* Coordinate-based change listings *
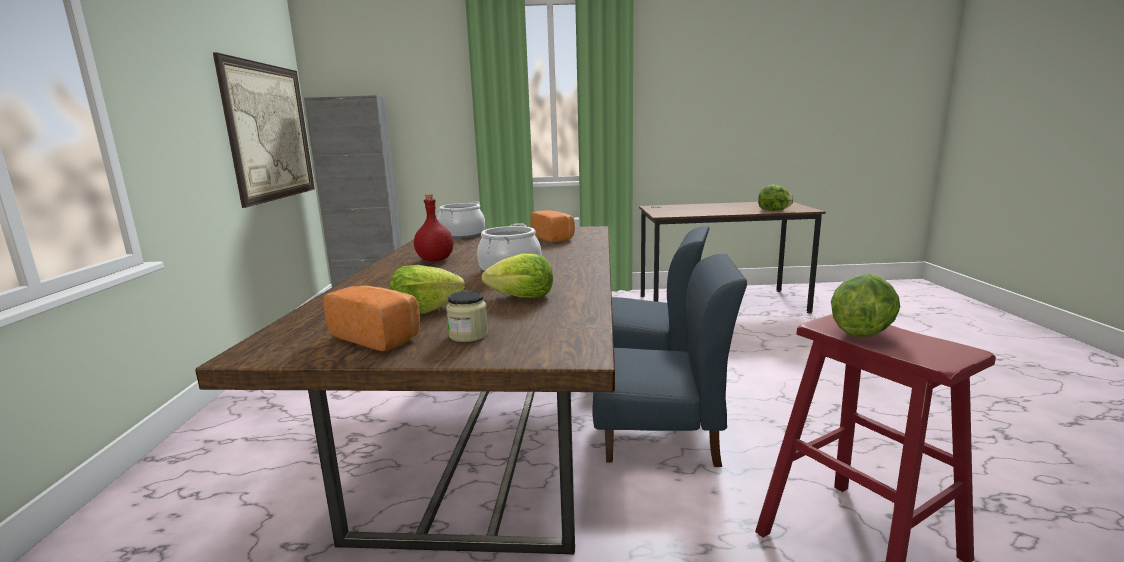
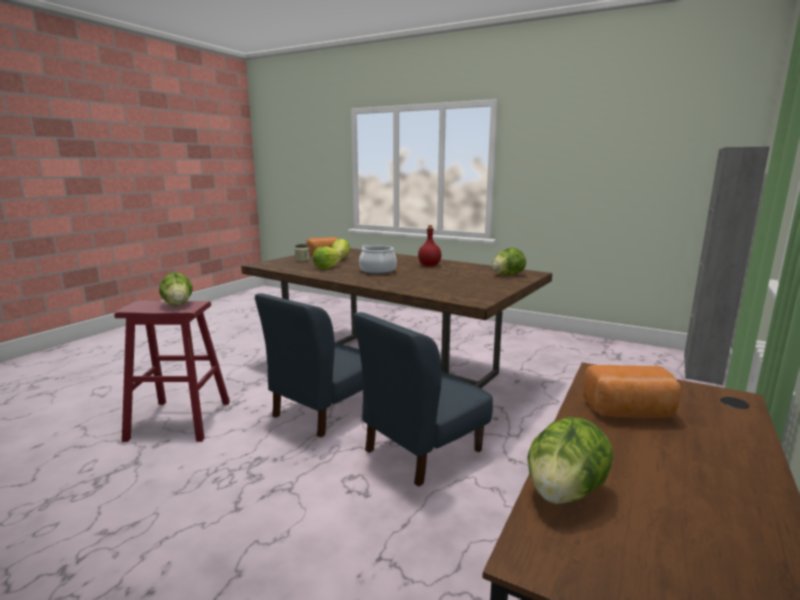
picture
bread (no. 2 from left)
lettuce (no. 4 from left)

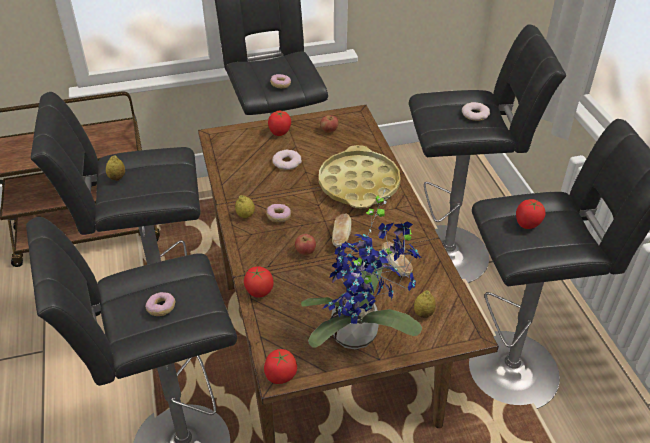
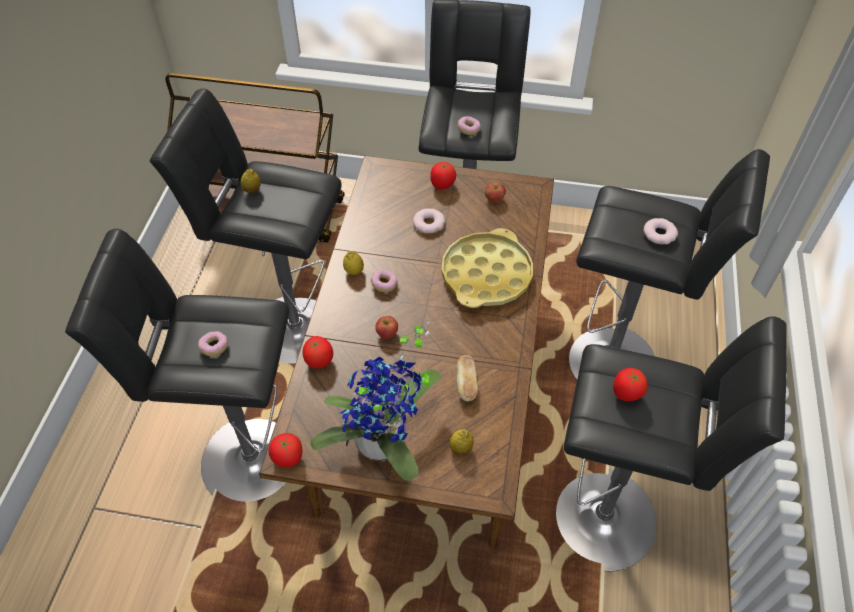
bread (no. 1 from left in the first image)

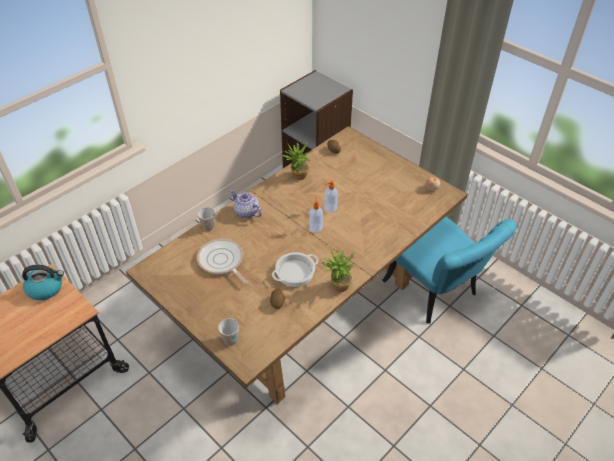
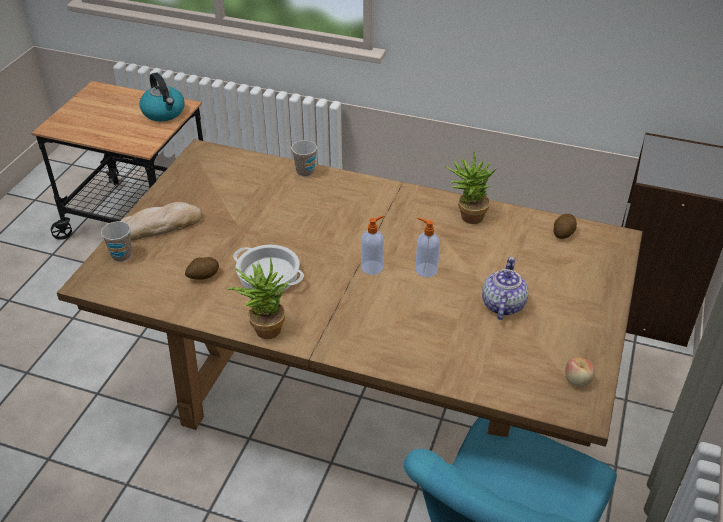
frying pan
bread
teapot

* Required action *
From the first line to the last, repeat the entries exactly and leave out the pictures.

* Response area *
picture
bread (no. 2 from left)
lettuce (no. 4 from left)

bread (no. 1 from left in the first image)

frying pan
bread
teapot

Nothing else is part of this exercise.